Task statement -> Go through the data below and gather each line containing "Imports".

----- Data to use -----

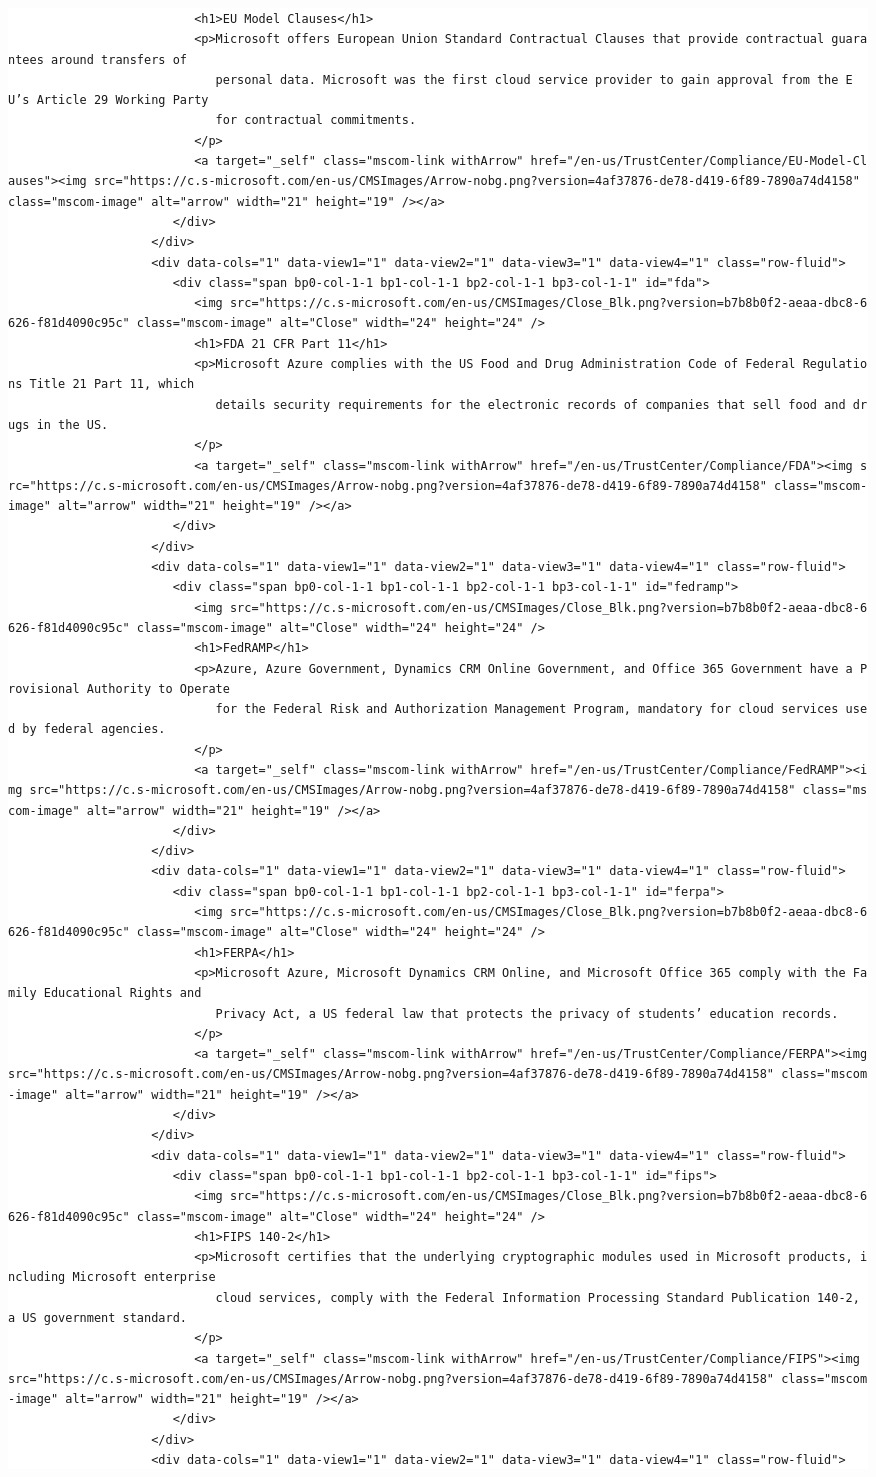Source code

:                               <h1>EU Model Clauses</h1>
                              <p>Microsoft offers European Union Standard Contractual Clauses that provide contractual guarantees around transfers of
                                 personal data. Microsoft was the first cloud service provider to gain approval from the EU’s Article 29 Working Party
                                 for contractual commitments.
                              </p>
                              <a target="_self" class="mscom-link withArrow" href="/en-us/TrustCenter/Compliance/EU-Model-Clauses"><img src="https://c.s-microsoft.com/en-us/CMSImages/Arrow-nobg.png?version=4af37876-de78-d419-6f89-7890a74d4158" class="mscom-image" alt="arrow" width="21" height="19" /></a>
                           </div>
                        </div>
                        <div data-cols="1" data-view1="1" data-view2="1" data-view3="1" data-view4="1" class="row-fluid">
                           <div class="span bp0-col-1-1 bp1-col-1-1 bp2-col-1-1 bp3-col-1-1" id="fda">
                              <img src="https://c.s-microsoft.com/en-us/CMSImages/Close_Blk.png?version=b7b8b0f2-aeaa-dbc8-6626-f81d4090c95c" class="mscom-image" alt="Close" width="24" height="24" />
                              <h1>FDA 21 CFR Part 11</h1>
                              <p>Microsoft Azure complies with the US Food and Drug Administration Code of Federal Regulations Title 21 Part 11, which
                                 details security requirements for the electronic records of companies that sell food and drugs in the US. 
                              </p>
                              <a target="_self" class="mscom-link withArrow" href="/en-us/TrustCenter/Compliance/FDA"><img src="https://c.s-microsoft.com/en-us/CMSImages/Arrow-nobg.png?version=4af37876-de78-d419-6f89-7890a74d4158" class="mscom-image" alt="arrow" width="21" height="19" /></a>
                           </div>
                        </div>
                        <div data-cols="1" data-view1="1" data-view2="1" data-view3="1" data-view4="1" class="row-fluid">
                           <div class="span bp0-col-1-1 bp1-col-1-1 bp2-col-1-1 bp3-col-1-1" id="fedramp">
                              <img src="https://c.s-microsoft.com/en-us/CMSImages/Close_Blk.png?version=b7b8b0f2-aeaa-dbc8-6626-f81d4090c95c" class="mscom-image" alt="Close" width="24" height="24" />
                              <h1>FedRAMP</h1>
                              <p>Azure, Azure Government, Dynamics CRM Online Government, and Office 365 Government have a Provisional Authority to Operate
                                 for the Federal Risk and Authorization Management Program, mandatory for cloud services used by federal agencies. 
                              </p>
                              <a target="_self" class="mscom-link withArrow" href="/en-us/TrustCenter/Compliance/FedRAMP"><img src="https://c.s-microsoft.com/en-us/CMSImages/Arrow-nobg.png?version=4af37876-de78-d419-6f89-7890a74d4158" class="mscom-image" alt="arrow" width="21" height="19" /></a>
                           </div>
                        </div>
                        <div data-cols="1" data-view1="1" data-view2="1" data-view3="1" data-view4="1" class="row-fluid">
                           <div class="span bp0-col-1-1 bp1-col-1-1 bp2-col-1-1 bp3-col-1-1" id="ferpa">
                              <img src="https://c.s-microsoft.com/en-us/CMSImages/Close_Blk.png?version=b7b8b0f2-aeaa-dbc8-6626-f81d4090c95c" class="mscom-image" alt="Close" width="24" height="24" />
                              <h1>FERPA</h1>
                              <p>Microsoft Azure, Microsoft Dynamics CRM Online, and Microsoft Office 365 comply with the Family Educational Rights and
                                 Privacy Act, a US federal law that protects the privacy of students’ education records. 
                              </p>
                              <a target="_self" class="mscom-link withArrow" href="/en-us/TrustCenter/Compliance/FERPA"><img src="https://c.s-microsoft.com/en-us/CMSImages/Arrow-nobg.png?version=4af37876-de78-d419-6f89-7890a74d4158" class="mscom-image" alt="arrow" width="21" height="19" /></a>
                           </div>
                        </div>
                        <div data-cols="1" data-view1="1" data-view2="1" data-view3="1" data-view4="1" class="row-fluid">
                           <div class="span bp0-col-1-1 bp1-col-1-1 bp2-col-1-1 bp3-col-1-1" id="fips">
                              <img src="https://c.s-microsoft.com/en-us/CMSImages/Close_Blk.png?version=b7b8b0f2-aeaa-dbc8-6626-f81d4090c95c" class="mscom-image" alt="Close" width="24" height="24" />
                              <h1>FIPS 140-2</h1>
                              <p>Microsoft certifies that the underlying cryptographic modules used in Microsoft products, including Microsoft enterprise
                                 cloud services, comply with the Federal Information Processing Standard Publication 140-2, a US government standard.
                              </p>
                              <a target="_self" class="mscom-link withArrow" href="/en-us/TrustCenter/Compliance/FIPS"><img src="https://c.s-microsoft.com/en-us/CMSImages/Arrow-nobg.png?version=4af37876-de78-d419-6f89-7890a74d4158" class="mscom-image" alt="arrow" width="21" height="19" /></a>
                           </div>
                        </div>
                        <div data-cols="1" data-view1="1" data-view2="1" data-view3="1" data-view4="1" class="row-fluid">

-----
----- Data to use -----

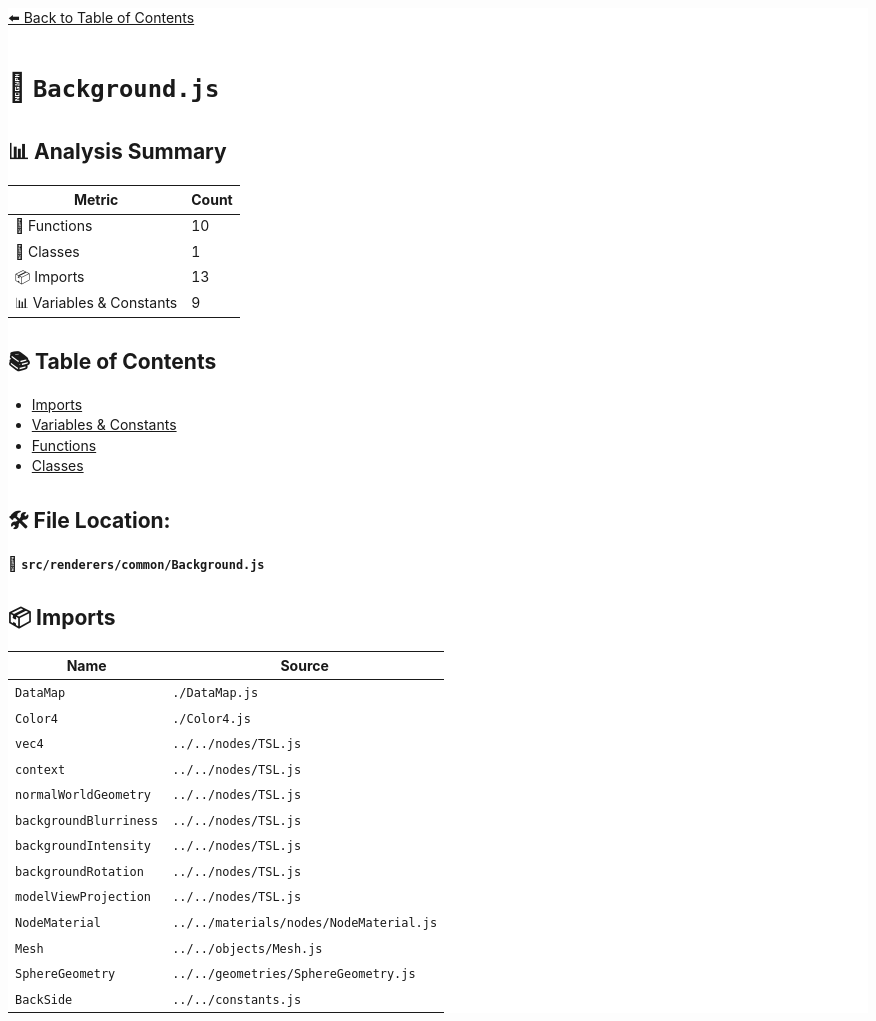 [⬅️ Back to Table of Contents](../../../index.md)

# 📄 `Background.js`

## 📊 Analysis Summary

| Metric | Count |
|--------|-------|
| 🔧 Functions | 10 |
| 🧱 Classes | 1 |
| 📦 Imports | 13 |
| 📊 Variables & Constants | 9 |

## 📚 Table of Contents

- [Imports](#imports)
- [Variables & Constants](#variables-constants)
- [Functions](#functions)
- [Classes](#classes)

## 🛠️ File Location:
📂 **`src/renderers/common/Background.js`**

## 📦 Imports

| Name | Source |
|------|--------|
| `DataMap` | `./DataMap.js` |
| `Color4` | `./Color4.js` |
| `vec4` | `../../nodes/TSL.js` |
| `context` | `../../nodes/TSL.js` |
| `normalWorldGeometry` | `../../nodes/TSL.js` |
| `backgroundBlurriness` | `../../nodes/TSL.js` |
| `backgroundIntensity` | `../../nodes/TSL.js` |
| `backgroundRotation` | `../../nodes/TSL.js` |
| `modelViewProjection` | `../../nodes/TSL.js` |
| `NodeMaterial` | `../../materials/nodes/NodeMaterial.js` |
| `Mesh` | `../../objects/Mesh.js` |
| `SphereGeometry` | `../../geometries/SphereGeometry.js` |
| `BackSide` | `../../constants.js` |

-----

Problem solution ->
| 📦 Imports | 13 |
- [Imports](#imports)
## 📦 Imports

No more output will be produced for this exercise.